Exercise description: Reproduce the text lines of the data below, swapping "I lager" for "Finns i lager" and keeping everything else the same. Omit the pictures.

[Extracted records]

----

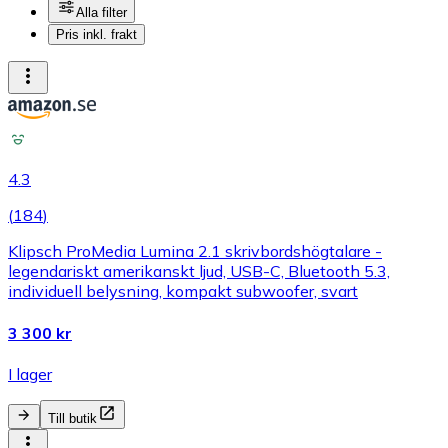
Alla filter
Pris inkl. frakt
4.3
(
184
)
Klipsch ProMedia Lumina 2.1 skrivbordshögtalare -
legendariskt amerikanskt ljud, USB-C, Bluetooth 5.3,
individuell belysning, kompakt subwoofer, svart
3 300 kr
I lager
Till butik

----

Final answer:
Alla filter
Pris inkl. frakt
4.3
(
184
)
Klipsch ProMedia Lumina 2.1 skrivbordshögtalare -
legendariskt amerikanskt ljud, USB-C, Bluetooth 5.3,
individuell belysning, kompakt subwoofer, svart
3 300 kr
Finns i lager
Till butik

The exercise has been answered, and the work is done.